Exercise objective: Print every one of the entries below, word for word.

Entries from a collection
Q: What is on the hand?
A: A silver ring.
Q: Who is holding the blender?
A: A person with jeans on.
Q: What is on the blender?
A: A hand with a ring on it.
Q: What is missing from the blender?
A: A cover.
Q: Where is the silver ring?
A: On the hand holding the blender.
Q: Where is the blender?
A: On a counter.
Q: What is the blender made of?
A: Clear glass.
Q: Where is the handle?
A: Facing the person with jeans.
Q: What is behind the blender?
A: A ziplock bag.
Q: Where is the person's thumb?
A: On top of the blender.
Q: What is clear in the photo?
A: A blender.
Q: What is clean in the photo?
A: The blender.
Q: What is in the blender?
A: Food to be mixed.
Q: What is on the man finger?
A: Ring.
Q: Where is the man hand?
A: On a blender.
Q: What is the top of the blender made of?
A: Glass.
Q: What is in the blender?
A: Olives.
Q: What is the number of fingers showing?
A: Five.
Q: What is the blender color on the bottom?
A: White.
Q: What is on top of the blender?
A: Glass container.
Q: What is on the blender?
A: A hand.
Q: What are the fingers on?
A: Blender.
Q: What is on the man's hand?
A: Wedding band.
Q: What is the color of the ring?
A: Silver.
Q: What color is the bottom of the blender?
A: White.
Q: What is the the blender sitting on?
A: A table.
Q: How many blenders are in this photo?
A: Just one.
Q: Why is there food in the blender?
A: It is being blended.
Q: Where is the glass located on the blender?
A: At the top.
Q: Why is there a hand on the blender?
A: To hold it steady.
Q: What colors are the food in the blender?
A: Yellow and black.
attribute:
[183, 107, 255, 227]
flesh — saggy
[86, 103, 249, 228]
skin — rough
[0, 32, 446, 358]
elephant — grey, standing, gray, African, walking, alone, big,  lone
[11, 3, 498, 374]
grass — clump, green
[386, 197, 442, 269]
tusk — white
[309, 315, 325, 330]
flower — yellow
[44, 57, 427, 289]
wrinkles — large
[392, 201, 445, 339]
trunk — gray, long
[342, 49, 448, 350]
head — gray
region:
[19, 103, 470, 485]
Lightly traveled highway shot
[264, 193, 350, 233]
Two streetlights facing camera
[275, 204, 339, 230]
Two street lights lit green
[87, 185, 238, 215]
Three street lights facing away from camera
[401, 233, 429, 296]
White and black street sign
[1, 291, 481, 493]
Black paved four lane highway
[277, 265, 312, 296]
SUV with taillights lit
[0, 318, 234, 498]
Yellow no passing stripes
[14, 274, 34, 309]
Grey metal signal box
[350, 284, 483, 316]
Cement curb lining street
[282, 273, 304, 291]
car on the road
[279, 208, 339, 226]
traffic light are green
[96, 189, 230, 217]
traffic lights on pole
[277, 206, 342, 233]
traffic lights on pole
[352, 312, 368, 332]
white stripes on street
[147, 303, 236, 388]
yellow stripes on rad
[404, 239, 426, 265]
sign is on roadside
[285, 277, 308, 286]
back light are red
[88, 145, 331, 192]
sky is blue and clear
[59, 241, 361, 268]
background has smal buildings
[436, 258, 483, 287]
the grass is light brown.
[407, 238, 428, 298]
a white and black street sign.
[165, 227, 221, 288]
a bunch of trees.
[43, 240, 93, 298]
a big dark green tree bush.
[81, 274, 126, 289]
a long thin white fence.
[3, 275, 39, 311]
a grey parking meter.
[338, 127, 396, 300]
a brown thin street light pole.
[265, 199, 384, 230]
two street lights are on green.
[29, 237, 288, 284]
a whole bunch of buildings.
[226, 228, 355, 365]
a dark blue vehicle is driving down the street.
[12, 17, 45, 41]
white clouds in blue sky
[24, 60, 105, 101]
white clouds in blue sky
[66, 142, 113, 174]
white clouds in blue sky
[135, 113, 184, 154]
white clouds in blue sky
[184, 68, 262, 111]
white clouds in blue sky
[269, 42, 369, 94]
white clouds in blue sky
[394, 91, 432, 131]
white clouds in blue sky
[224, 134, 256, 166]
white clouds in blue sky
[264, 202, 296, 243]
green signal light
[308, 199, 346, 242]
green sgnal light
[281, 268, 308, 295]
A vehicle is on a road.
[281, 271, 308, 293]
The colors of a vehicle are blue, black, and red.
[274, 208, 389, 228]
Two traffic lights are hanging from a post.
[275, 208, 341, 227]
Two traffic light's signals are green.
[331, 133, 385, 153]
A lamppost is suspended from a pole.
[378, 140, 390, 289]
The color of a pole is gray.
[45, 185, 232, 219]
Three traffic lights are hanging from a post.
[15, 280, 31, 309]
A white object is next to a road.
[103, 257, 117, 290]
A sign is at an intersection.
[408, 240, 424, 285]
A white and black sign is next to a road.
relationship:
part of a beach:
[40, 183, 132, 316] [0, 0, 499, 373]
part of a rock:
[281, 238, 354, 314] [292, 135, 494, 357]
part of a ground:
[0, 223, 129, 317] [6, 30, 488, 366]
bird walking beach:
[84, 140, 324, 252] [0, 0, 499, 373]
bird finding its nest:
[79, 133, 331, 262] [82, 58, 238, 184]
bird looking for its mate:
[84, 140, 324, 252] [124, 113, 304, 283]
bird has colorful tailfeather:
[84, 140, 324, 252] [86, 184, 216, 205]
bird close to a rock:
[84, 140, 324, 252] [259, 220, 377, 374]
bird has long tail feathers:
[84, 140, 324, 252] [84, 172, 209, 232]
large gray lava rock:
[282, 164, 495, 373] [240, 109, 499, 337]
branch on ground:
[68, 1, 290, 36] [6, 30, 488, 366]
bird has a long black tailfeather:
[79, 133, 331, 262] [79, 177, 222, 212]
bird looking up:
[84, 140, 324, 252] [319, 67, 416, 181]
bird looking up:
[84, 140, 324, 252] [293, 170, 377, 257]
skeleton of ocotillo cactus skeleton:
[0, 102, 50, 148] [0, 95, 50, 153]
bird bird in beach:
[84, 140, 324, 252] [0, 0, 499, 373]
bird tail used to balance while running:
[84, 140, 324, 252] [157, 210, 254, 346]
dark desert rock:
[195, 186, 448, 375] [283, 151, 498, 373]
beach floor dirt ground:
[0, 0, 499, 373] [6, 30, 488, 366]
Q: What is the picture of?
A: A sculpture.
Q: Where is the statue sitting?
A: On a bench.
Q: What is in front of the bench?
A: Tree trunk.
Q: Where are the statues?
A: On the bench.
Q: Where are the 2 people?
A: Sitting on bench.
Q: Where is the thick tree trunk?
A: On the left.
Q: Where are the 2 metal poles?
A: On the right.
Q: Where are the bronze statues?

Task output:
Q: What is on the hand?
A: A silver ring.
Q: Who is holding the blender?
A: A person with jeans on.
Q: What is on the blender?
A: A hand with a ring on it.
Q: What is missing from the blender?
A: A cover.
Q: Where is the silver ring?
A: On the hand holding the blender.
Q: Where is the blender?
A: On a counter.
Q: What is the blender made of?
A: Clear glass.
Q: Where is the handle?
A: Facing the person with jeans.
Q: What is behind the blender?
A: A ziplock bag.
Q: Where is the person's thumb?
A: On top of the blender.
Q: What is clear in the photo?
A: A blender.
Q: What is clean in the photo?
A: The blender.
Q: What is in the blender?
A: Food to be mixed.
Q: What is on the man finger?
A: Ring.
Q: Where is the man hand?
A: On a blender.
Q: What is the top of the blender made of?
A: Glass.
Q: What is in the blender?
A: Olives.
Q: What is the number of fingers showing?
A: Five.
Q: What is the blender color on the bottom?
A: White.
Q: What is on top of the blender?
A: Glass container.
Q: What is on the blender?
A: A hand.
Q: What are the fingers on?
A: Blender.
Q: What is on the man's hand?
A: Wedding band.
Q: What is the color of the ring?
A: Silver.
Q: What color is the bottom of the blender?
A: White.
Q: What is the the blender sitting on?
A: A table.
Q: How many blenders are in this photo?
A: Just one.
Q: Why is there food in the blender?
A: It is being blended.
Q: Where is the glass located on the blender?
A: At the top.
Q: Why is there a hand on the blender?
A: To hold it steady.
Q: What colors are the food in the blender?
A: Yellow and black.
attribute:
[183, 107, 255, 227]
flesh — saggy
[86, 103, 249, 228]
skin — rough
[0, 32, 446, 358]
elephant — grey, standing, gray, African, walking, alone, big,  lone
[11, 3, 498, 374]
grass — clump, green
[386, 197, 442, 269]
tusk — white
[309, 315, 325, 330]
flower — yellow
[44, 57, 427, 289]
wrinkles — large
[392, 201, 445, 339]
trunk — gray, long
[342, 49, 448, 350]
head — gray
region:
[19, 103, 470, 485]
Lightly traveled highway shot
[264, 193, 350, 233]
Two streetlights facing camera
[275, 204, 339, 230]
Two street lights lit green
[87, 185, 238, 215]
Three street lights facing away from camera
[401, 233, 429, 296]
White and black street sign
[1, 291, 481, 493]
Black paved four lane highway
[277, 265, 312, 296]
SUV with taillights lit
[0, 318, 234, 498]
Yellow no passing stripes
[14, 274, 34, 309]
Grey metal signal box
[350, 284, 483, 316]
Cement curb lining street
[282, 273, 304, 291]
car on the road
[279, 208, 339, 226]
traffic light are green
[96, 189, 230, 217]
traffic lights on pole
[277, 206, 342, 233]
traffic lights on pole
[352, 312, 368, 332]
white stripes on street
[147, 303, 236, 388]
yellow stripes on rad
[404, 239, 426, 265]
sign is on roadside
[285, 277, 308, 286]
back light are red
[88, 145, 331, 192]
sky is blue and clear
[59, 241, 361, 268]
background has smal buildings
[436, 258, 483, 287]
the grass is light brown.
[407, 238, 428, 298]
a white and black street sign.
[165, 227, 221, 288]
a bunch of trees.
[43, 240, 93, 298]
a big dark green tree bush.
[81, 274, 126, 289]
a long thin white fence.
[3, 275, 39, 311]
a grey parking meter.
[338, 127, 396, 300]
a brown thin street light pole.
[265, 199, 384, 230]
two street lights are on green.
[29, 237, 288, 284]
a whole bunch of buildings.
[226, 228, 355, 365]
a dark blue vehicle is driving down the street.
[12, 17, 45, 41]
white clouds in blue sky
[24, 60, 105, 101]
white clouds in blue sky
[66, 142, 113, 174]
white clouds in blue sky
[135, 113, 184, 154]
white clouds in blue sky
[184, 68, 262, 111]
white clouds in blue sky
[269, 42, 369, 94]
white clouds in blue sky
[394, 91, 432, 131]
white clouds in blue sky
[224, 134, 256, 166]
white clouds in blue sky
[264, 202, 296, 243]
green signal light
[308, 199, 346, 242]
green sgnal light
[281, 268, 308, 295]
A vehicle is on a road.
[281, 271, 308, 293]
The colors of a vehicle are blue, black, and red.
[274, 208, 389, 228]
Two traffic lights are hanging from a post.
[275, 208, 341, 227]
Two traffic light's signals are green.
[331, 133, 385, 153]
A lamppost is suspended from a pole.
[378, 140, 390, 289]
The color of a pole is gray.
[45, 185, 232, 219]
Three traffic lights are hanging from a post.
[15, 280, 31, 309]
A white object is next to a road.
[103, 257, 117, 290]
A sign is at an intersection.
[408, 240, 424, 285]
A white and black sign is next to a road.
relationship:
part of a beach:
[40, 183, 132, 316] [0, 0, 499, 373]
part of a rock:
[281, 238, 354, 314] [292, 135, 494, 357]
part of a ground:
[0, 223, 129, 317] [6, 30, 488, 366]
bird walking beach:
[84, 140, 324, 252] [0, 0, 499, 373]
bird finding its nest:
[79, 133, 331, 262] [82, 58, 238, 184]
bird looking for its mate:
[84, 140, 324, 252] [124, 113, 304, 283]
bird has colorful tailfeather:
[84, 140, 324, 252] [86, 184, 216, 205]
bird close to a rock:
[84, 140, 324, 252] [259, 220, 377, 374]
bird has long tail feathers:
[84, 140, 324, 252] [84, 172, 209, 232]
large gray lava rock:
[282, 164, 495, 373] [240, 109, 499, 337]
branch on ground:
[68, 1, 290, 36] [6, 30, 488, 366]
bird has a long black tailfeather:
[79, 133, 331, 262] [79, 177, 222, 212]
bird looking up:
[84, 140, 324, 252] [319, 67, 416, 181]
bird looking up:
[84, 140, 324, 252] [293, 170, 377, 257]
skeleton of ocotillo cactus skeleton:
[0, 102, 50, 148] [0, 95, 50, 153]
bird bird in beach:
[84, 140, 324, 252] [0, 0, 499, 373]
bird tail used to balance while running:
[84, 140, 324, 252] [157, 210, 254, 346]
dark desert rock:
[195, 186, 448, 375] [283, 151, 498, 373]
beach floor dirt ground:
[0, 0, 499, 373] [6, 30, 488, 366]
Q: What is the picture of?
A: A sculpture.
Q: Where is the statue sitting?
A: On a bench.
Q: What is in front of the bench?
A: Tree trunk.
Q: Where are the statues?
A: On the bench.
Q: Where are the 2 people?
A: Sitting on bench.
Q: Where is the thick tree trunk?
A: On the left.
Q: Where are the 2 metal poles?
A: On the right.
Q: Where are the bronze statues?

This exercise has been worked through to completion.